Though it is always there, shrouding the grounds like the thick Miami springtime humidity, history is never more omnipresent at Hialeah Park than on the day of the Flamingo Stakes (gr. III). The track proudly displayed the epic runs of heroes of old such as Nashua, Northern Dancer, and Spectacular Bid--the last Flamingo winner, in 1979, to win the Kentucky Derby (gr. I)--and trotted out Citation's trainer Jimmy Jones to adoring fans. However, the focus on the 2001 edition, held April 7, was on Hialeah's future.
For the track is conducting its 2001 meet under the expectation it may be the last. Local competitors Gulfstream Park and Calder Race Course have filed for 2002 live racing under state deregulation that would leave the historic track few unopposed dates.
"This is a bittersweet moment," admitted Hialeah chairman John J. Brunetti, the track's owner for the past 25 years, when the Flamingo field was drawn. "I'm not blind to what this may represent. Things for us now are as bad as they have ever been."
By contrast, things now are quite good for Thunder Blitz, whose convincing 6 3/4-length Flamingo win gives breeder/owner Frank Stronach and trainer Joe Orseno a potential Kentucky Derby (gr.
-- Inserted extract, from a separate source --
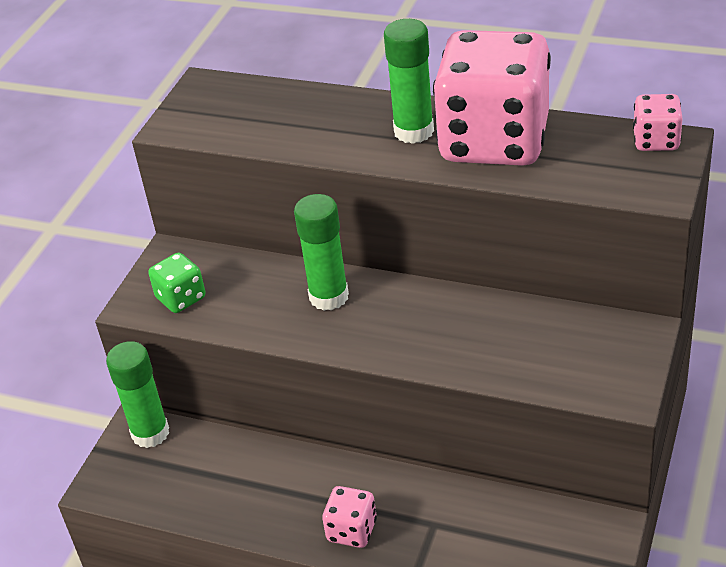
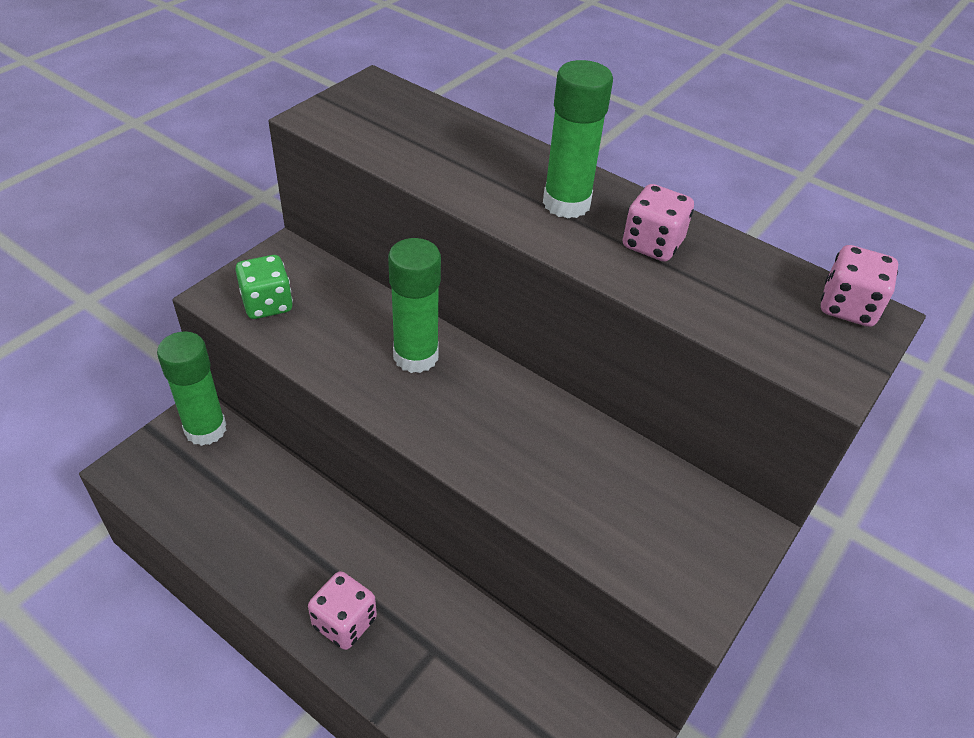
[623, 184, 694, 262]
I) starter. "At least we can talk about it now," said Orseno. "He's always shown us he had this kind of potential, and now he's finally coming into himself."
While the lanky colt's future may be brighter than Hialeah's, his past was spent in the shadows of not only colts such as Monarchos, Invisible Ink, and Distilled--3-year-olds who handled Thunder Blitz in a succession of Gulfstream allowance races--but also Stronach's "other" 3-year-old son of Holy Bull, Macho Uno. Orseno admitted to being down after last year's juvenile champion was forced to the sidelines, saying, "I never dreamed we would be talking about Kentucky."
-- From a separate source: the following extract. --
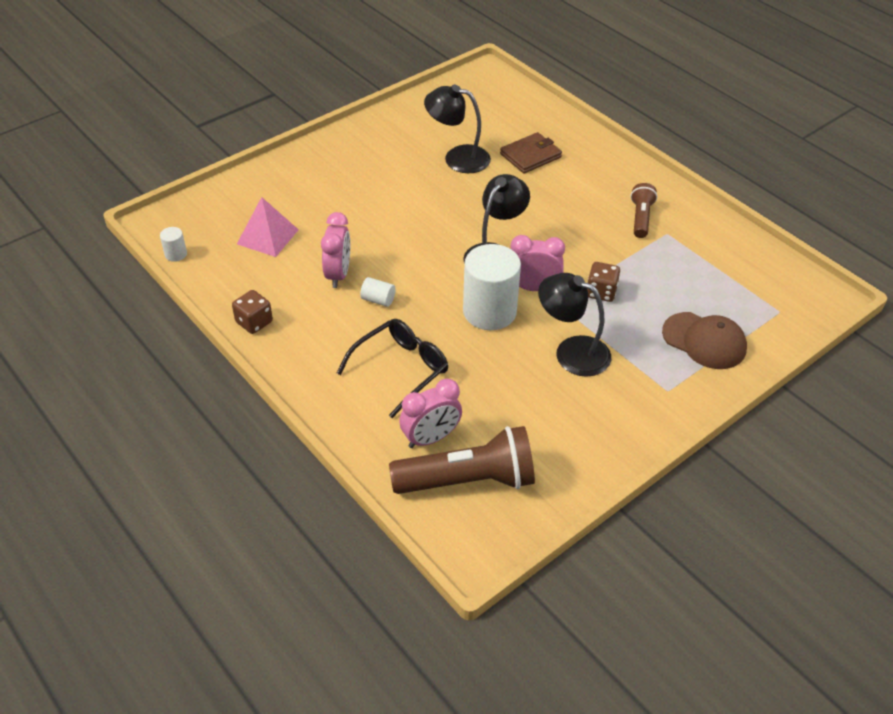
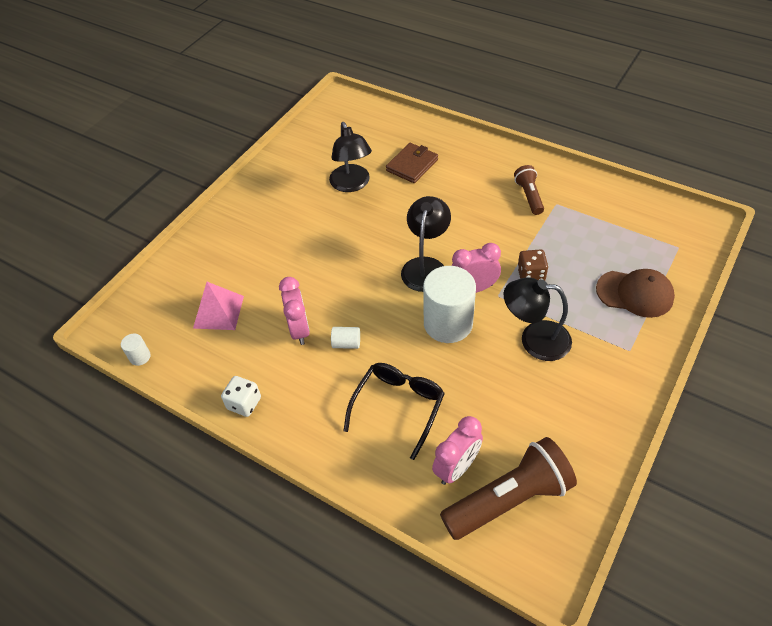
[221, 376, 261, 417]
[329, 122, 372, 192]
But in Thunder Blitz' last start, the trainer saw a "light go on" inside the colt whose sole career victory heading into the Flamingo was an Aqueduct maiden race last November. "He couldn't get to Distilled, but Edgar (Prado) really woke him up. For the first time he went by other horses in the lane," Orseno said.
Thunder Blitz didn't even wait that long in the Flamingo. Breaking from the midpoint of nine, Prado took the gray well off the early pace, securing position on the rail. Heading into the first turn, Prado had only the slow-starting Wild Summer beaten, but that quickly changed down the backstretch. Though the fractions were reasonable and Tour of the Cat maintained a clear margin, the leader had drifted into the three-path and allowed Prado to move up without yielding position.
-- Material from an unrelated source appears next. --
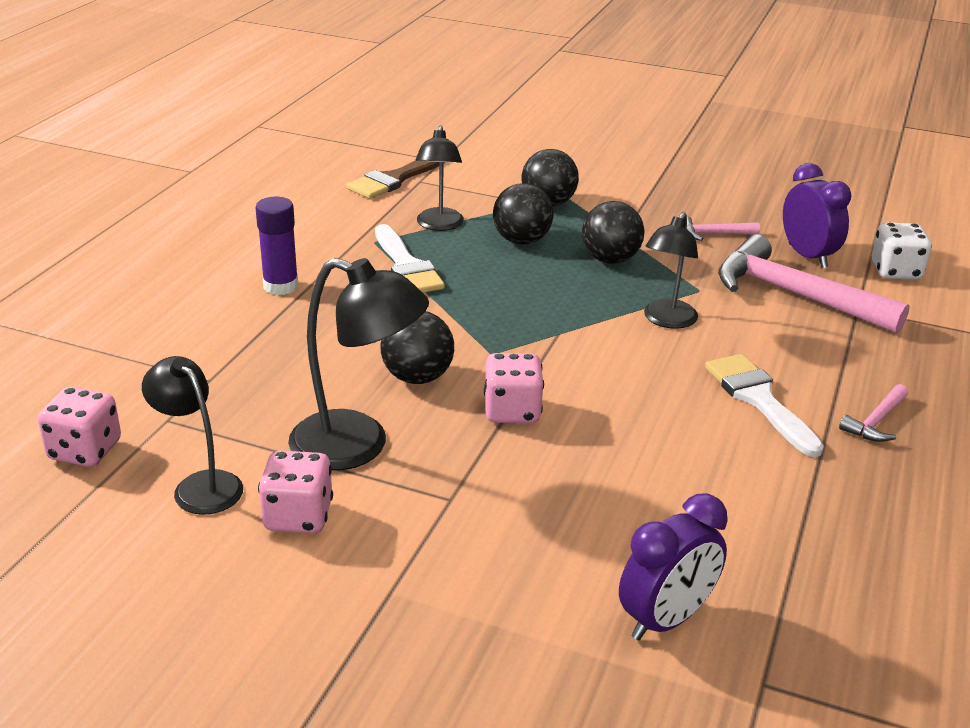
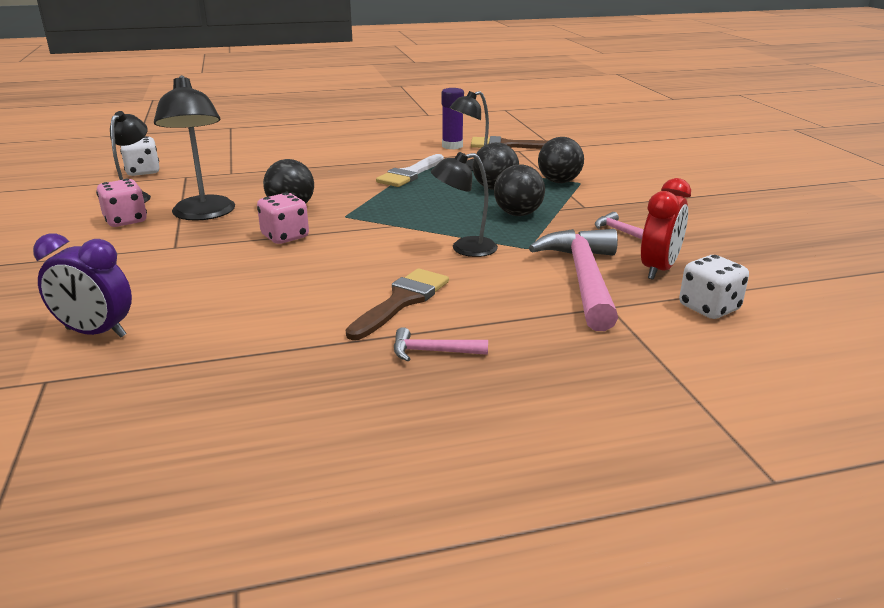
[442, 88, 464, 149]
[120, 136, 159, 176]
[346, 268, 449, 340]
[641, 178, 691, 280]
"He started getting into the bit pretty good around the five-eighths pole," said the jockey. "And I saw the rail was open so I let him run up in there."
Under his own power, Thunder Blitz had edged to within a half-length of the front heading into the turn. With Talk Is Money challenging four-wide and Papa M and M looming just behind, Thunder Blitz threatening to cut the corner. Prado made the decision to go for it, nudging his mount to the flank of Tour of the Cat on the rail side.
Entering the stretch, Prado reached back and cracked Thunder Blitz left-handed...and it was over. The colt drew away from his rivals and straight into Derby contention, completing the 1 1/8 miles in 1:48.23. Tour of the Cat held for second while Talk Is Money nabbed third. Outofthebox, the 3-5 favorite following a runner-up finish in the Florida Derby (gr. I), grabbed a quarter during the race, tearing a large gash in his right hind foot and finishing a well-beaten fifth.
For his part, it was not likely that Brunetti relished presenting the $150,000 winner's share for his marquee race to Stronach, the chairman of Gulfstream's parent Magna Entertainment Corp. and his biggest rival as owner of Gulfstream. As he retreated to his office, Brunetti quipped, "I wonder if (Stronach) will take an IOU."
Outofthebox's disappointment made it an exceedingly long day for owners Richard, Bert, and Elaine Klein. Their hopes of a Hialeah stakes double was quashed 30 minutes before the Flamingo when Hidden Assets, their even-money favorite in the $100,000 Poinciana Breeders' Cup Handicap, was upset by Ralph Evans' 4-year-old filly March Magic.
"I hope I don't have to see this place again," said Richard Klein, rushing to catch the first plane back home to Louisville.